DIRECTIVE:
Give the data again exactly as written, skipping any pictures.

--- DATA SUPPLIED Enclosed Below ---

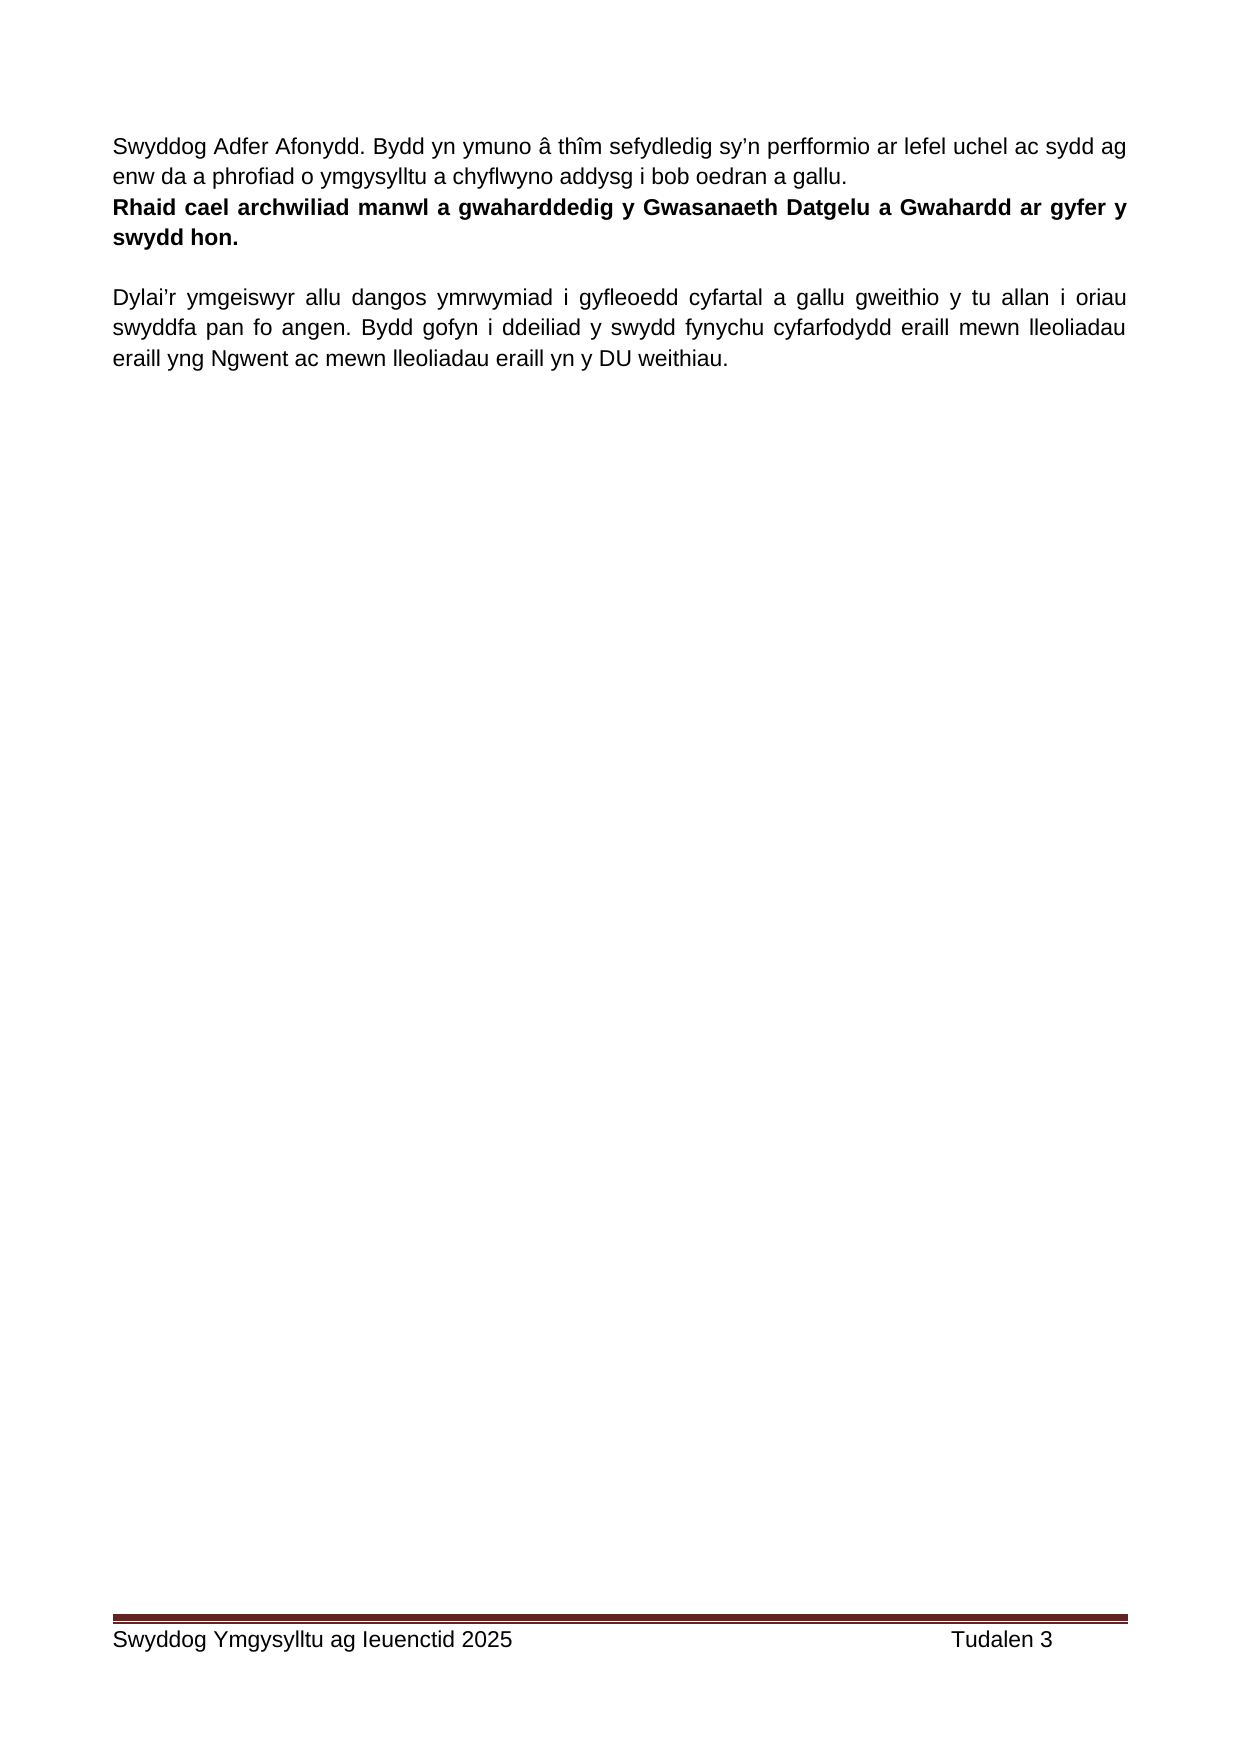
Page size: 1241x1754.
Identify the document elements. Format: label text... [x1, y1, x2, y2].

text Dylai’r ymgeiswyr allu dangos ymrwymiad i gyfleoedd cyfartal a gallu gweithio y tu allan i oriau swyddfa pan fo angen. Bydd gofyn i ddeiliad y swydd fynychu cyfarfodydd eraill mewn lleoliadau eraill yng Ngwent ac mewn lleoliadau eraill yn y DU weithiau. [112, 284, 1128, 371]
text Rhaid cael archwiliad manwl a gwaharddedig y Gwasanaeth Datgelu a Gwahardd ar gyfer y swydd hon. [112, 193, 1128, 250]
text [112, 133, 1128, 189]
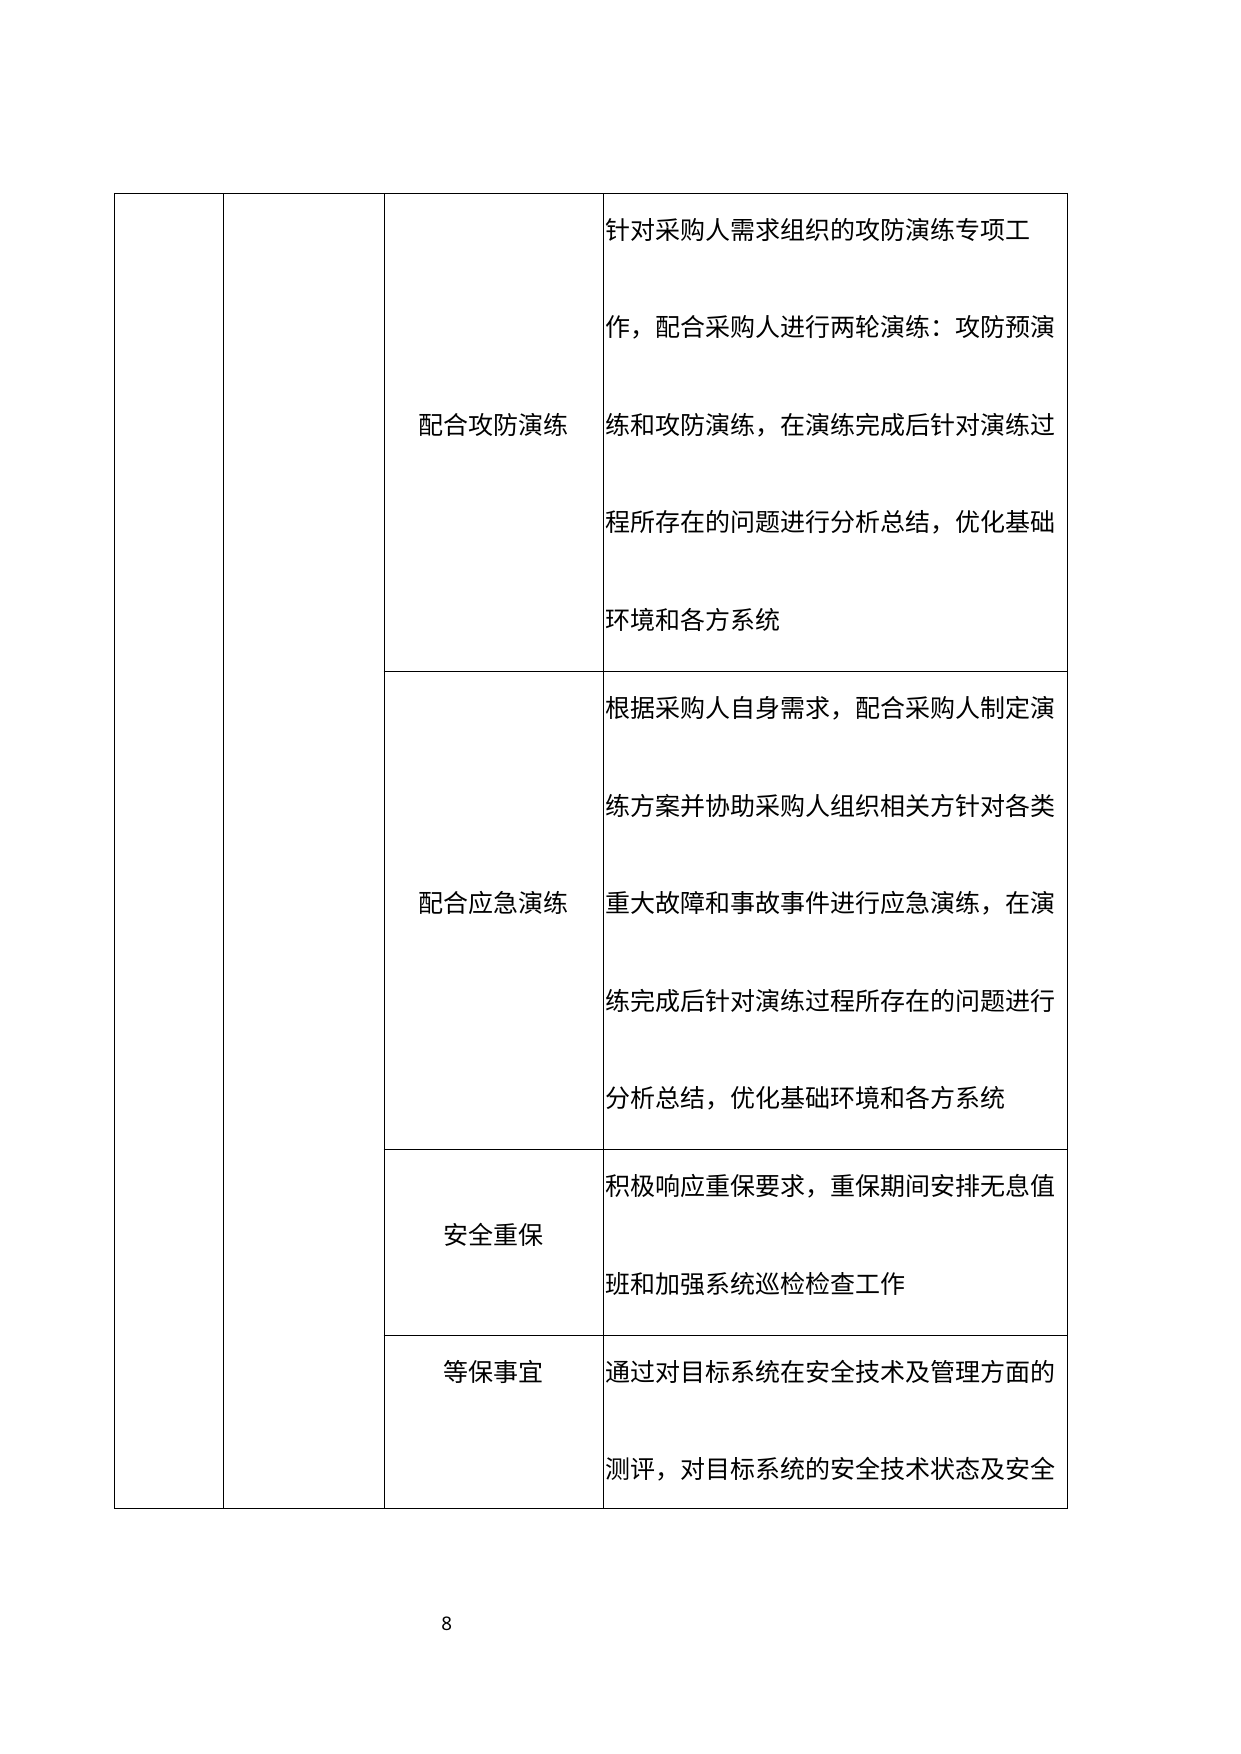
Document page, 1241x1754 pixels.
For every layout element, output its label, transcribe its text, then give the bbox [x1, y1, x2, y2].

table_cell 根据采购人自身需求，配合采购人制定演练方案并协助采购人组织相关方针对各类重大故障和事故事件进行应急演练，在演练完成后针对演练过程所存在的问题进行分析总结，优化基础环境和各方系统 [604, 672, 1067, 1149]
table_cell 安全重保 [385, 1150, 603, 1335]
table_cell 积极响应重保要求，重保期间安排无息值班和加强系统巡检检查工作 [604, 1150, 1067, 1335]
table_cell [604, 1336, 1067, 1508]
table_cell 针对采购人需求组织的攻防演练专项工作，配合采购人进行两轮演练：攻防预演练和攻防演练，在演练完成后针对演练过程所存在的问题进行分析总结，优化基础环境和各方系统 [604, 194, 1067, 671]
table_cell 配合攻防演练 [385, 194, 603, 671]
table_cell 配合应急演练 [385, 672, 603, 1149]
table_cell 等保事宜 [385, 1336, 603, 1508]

--- End of Enclosed DATA SUPPLIED ---

ANSWER SECTION:
Page size: 1241x1754.
Identify the document elements. Format: label text... [x1, y1, x2, y2].

text Dylai’r ymgeiswyr allu dangos ymrwymiad i gyfleoedd cyfartal a gallu gweithio y tu allan i oriau swyddfa pan fo angen. Bydd gofyn i ddeiliad y swydd fynychu cyfarfodydd eraill mewn lleoliadau eraill yng Ngwent ac mewn lleoliadau eraill yn y DU weithiau. [112, 284, 1128, 371]
text Rhaid cael archwiliad manwl a gwaharddedig y Gwasanaeth Datgelu a Gwahardd ar gyfer y swydd hon. [112, 193, 1128, 250]
text [112, 133, 1128, 189]
Document page, 1241x1754 pixels.
For every layout element, output its label, transcribe its text, then give the bbox [x1, y1, x2, y2].

table_cell 根据采购人自身需求，配合采购人制定演练方案并协助采购人组织相关方针对各类重大故障和事故事件进行应急演练，在演练完成后针对演练过程所存在的问题进行分析总结，优化基础环境和各方系统 [604, 672, 1067, 1149]
table_cell 安全重保 [385, 1150, 603, 1335]
table_cell 积极响应重保要求，重保期间安排无息值班和加强系统巡检检查工作 [604, 1150, 1067, 1335]
table_cell [604, 1336, 1067, 1508]
table_cell 针对采购人需求组织的攻防演练专项工作，配合采购人进行两轮演练：攻防预演练和攻防演练，在演练完成后针对演练过程所存在的问题进行分析总结，优化基础环境和各方系统 [604, 194, 1067, 671]
table_cell 配合攻防演练 [385, 194, 603, 671]
table_cell 配合应急演练 [385, 672, 603, 1149]
table_cell 等保事宜 [385, 1336, 603, 1508]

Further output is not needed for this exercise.